Doch Werner Meier fällt auf die Füsse. Er wird 1993 Redaktionsleiter des «Appenzeller Tagblatts» in Teufen. Und er hat auch noch seine politische Karriere. Zwei Jahre zuvor ist er zum Präsidenten des Ausserrhoder Kantonsrats gewählt worden. Zudem gilt er als Favorit für die nächsten Regierungsratswahlen. Doch es sollte anders kommen.

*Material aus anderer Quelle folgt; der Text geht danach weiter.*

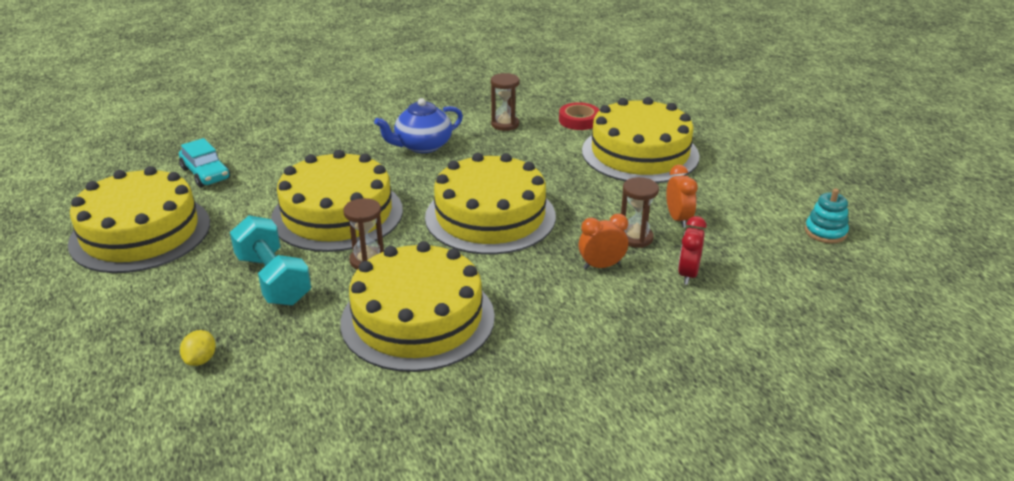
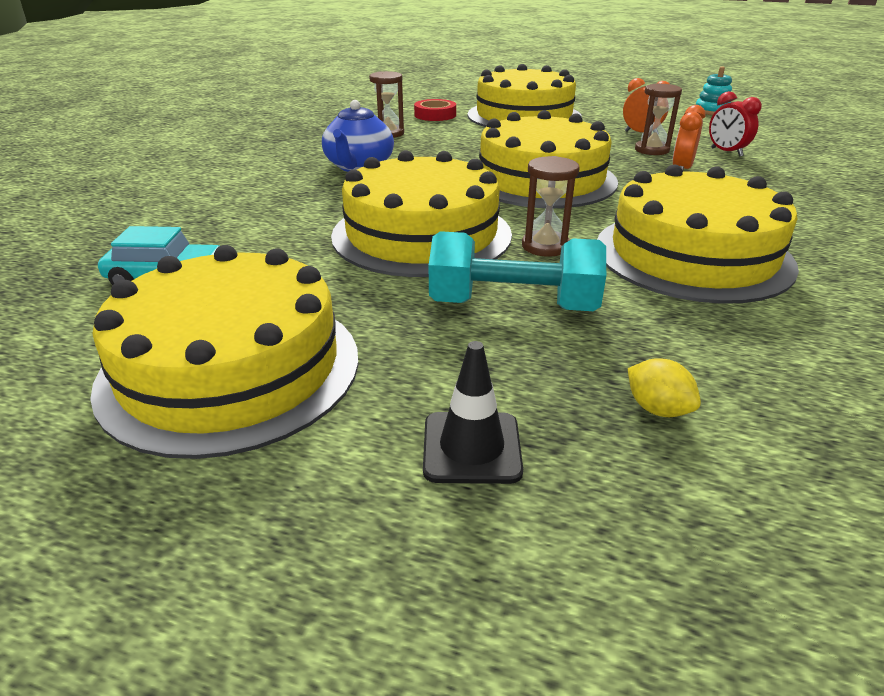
camera: 50 degrees left, 0 degrees up
none -> black traffic cone [423,341,523,484]

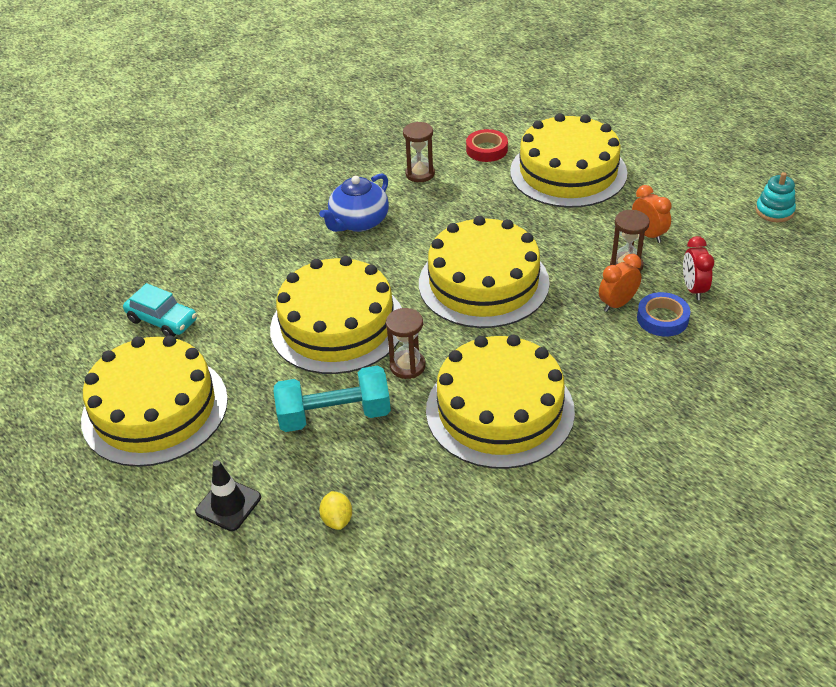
camera: 30 degrees right, 10 degrees up
turquoise dumbbell [429,231,606,311] -> turquoise dumbbell turned 45 degrees counterclockwise [274,366,391,432]
none -> blue tape [637,292,690,336]

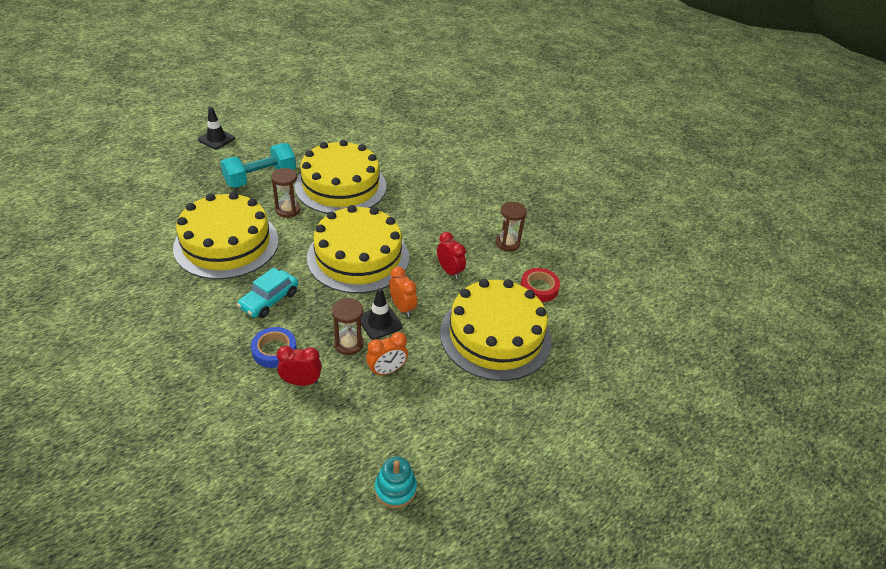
camera: 90 degrees right, 0 degrees up
yellow cake [81,335,228,467] -> none
turquoise car [123,283,197,337] -> turquoise car moved to [237,267,298,318]
turquoise dumbbell [274,366,391,432] -> turquoise dumbbell turned 60 degrees clockwise [220,143,296,188]
blue teapot [319,173,389,232] -> none
yellow lemon [319,491,352,530] -> none
orange clock [599,254,641,312] -> orange clock moved to [389,267,417,317]
none -> black traffic cone [361,288,402,340]
none -> red clock [437,232,466,279]

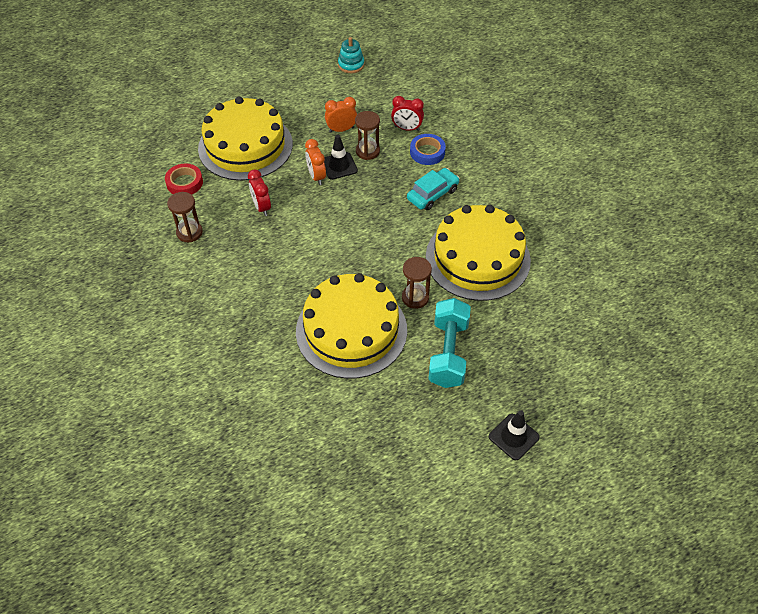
camera: 165 degrees left, 10 degrees up
turquoise dumbbell [220,143,296,188] -> turquoise dumbbell turned 60 degrees counterclockwise [428,298,471,388]
yellow cake [307,205,409,293] -> none

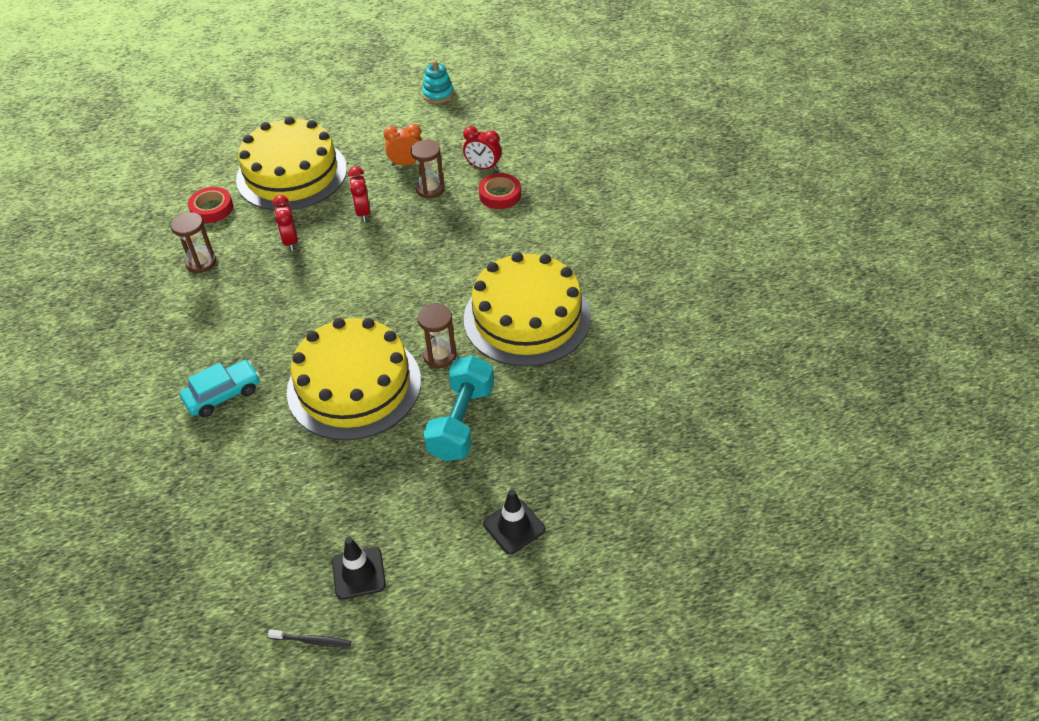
camera: 10 degrees right, 5 degrees down
orange clock [305,139,326,185] -> red clock [348,167,370,222]
black traffic cone [324,135,358,180] -> black traffic cone moved to [332,537,386,599]
turquoise car [407,168,460,211] -> turquoise car moved to [180,360,260,417]
blue tape [410,134,446,165] -> red tape [479,173,521,209]
none -> black toothbrush [268,629,351,648]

Überraschend nominieren die Ausserrhoder Freisinnigen 1994 zwei Frauen: Marianne Kleiner und Alice Scherrer. Der «Frauencoup der Appenzeller FDP», titeln die «Luzerner Neuesten Nachrichten». Werner Meier ist in den Strudel der Frauenbewegung geraten. Im Auto auf dem Weg zur Landsgemeinde sieht er viele Familien mit Kinderwagen, die zu Fuss nach Trogen unterwegs sind. «Da wusste ich, dass ich keine Chance habe.» Er hat die klassische Ochsentour absolviert: 9 Jahre Gemeinderat, 9 Jahre Gemeindehauptmann, 14 Jahre Kantonsrat. Und trotzdem bleibt die Belohnung aus. «Im Moment war ich enttäuscht, doch ich hatte ja Alternativen», sagt Meier. Er habe Enttäuschungen immer schnell abgehakt und in Varianten gedacht.

Variantenreich verläuft auch sein weiterer Weg. Meier wird Direktor des Schweizerischen Verbands Dach und Wand und schliesslich – mit 55 Jahren – Gemeindeschreiber von Heiden. Damit ist er zurück in der kommunalen Politik. Einige sagen ihm, für einen wie ihn, sei dies doch ein beruflicher Abstieg. Doch Meier sieht es anders. Er hat eine interessante Tätigkeit, einen guten Lohn und über den Mittag kann er sogar nach Hause. Nur im Herbst steht er zwischen Heiden und Wienacht bisweilen im Stau, wenn Viehherden über die Strasse getrieben werden.

Präsident einer Idylle

Es ist Donnerstagabend, Werner Meier sitzt im «Treichli» in Unterwienacht, wo sich die Wienacht-Töbliger Bürgerinnen und Bürger einmal im Monat zum Stamm treffen. Man ist per Du, begrüsst sich per Handschlag. Meier bestellt flambiertes Rindermark mit Selleriepüree, dazu ein Einerli Weissen. Die Gläser ­klirren, flotte Trinksprüche fliegen durch die Luft.

Werner Meier ist Präsident einer Idylle, bestehend aus malerischen Weilern mit klingenden Namen: Wienacht, Tan, Grund, Tobel, Brenden, Hof und Haufen. Lutzenberg bietet beste Wohnlagen mit Aussicht auf den Bodensee. In den vergangenen Jahren sind die Steuereinnahmen gestiegen, im innerkantonalen Finanzausgleich ist Lutzenberg eine Gebergemeinde. Im kommenden Jahr wird der Gemeinderat neu gewählt. Meier wird dann 72 Jahre alt sein. «Ich habe mich noch nicht entschieden», sagt er. Aber seine Ausführungen machen deutlich: Er liebäugelt mit einer weiteren Amtsperiode.

Hat er nicht Angst, mit 72 nochmals eine Wahl zu verlieren? Meier lächelt und sagt: «Verloren hast du nur, wenn du es gar nicht versuchst.»